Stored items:
══════════════════════════════

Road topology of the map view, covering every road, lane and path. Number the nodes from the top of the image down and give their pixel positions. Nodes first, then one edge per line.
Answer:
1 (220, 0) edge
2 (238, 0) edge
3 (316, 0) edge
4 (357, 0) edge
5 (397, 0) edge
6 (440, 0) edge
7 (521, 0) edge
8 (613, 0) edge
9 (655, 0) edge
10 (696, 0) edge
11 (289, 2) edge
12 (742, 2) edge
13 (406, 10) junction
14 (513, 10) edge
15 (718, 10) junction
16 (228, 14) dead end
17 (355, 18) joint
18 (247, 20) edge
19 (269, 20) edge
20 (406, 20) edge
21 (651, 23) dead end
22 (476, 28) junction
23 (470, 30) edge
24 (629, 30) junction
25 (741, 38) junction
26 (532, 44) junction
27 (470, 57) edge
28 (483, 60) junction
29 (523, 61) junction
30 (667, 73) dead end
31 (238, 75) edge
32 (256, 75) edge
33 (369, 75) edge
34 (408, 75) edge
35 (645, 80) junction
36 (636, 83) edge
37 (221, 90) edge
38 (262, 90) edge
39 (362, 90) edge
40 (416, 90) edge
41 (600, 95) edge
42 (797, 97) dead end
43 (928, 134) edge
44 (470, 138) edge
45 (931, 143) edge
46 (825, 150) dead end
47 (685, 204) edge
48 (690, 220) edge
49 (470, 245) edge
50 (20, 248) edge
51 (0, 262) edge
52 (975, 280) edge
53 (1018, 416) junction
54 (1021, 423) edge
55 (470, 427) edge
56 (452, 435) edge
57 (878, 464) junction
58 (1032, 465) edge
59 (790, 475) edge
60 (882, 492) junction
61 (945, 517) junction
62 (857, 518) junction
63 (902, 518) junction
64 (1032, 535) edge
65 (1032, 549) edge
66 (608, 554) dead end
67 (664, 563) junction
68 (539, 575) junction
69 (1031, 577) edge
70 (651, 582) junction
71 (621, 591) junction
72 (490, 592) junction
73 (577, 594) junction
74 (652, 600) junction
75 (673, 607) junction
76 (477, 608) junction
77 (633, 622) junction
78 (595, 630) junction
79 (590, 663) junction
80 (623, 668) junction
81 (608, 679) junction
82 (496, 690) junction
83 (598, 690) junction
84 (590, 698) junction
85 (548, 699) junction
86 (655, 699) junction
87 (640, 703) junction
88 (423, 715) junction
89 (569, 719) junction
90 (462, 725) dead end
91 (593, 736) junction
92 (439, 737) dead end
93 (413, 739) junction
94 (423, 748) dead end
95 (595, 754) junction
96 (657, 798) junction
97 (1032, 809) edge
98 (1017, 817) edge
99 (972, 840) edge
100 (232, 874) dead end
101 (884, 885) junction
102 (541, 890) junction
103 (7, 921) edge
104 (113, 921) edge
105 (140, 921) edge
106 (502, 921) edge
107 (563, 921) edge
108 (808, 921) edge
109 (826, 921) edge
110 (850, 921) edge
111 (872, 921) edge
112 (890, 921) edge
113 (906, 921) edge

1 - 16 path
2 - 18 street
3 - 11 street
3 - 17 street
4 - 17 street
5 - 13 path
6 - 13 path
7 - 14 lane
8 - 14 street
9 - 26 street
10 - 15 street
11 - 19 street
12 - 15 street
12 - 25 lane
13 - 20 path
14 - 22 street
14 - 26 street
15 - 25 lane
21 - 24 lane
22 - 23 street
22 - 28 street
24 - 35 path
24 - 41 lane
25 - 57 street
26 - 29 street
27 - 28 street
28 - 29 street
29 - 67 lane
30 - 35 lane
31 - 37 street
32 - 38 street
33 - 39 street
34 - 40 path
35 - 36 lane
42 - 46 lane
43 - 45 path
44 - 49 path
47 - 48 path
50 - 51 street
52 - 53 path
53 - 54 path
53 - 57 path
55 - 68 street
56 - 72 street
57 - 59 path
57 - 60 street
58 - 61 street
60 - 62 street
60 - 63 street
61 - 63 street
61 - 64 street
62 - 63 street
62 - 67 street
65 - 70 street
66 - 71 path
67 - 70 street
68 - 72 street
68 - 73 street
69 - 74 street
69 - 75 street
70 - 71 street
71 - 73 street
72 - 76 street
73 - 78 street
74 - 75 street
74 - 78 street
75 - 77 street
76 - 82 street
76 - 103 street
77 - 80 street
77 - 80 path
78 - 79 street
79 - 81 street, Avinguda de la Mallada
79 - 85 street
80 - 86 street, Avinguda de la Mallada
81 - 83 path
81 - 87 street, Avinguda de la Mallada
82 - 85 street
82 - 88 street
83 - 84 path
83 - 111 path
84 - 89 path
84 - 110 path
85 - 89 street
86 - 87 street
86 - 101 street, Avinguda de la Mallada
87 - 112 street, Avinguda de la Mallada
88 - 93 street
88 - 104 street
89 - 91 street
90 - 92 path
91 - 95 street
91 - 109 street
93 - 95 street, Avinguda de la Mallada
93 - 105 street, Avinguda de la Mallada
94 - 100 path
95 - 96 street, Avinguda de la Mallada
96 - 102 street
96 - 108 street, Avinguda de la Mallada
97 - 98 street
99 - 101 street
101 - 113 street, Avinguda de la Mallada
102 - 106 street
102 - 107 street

══════════════════════════════

**TASK PROMPT:**
Go through the records above, find every line with the word "Avinguda", and list those lines.

**TASK RESULT:**
79 - 81 street, Avinguda de la Mallada
80 - 86 street, Avinguda de la Mallada
81 - 87 street, Avinguda de la Mallada
86 - 101 street, Avinguda de la Mallada
87 - 112 street, Avinguda de la Mallada
93 - 95 street, Avinguda de la Mallada
93 - 105 street, Avinguda de la Mallada
95 - 96 street, Avinguda de la Mallada
96 - 108 street, Avinguda de la Mallada
101 - 113 street, Avinguda de la Mallada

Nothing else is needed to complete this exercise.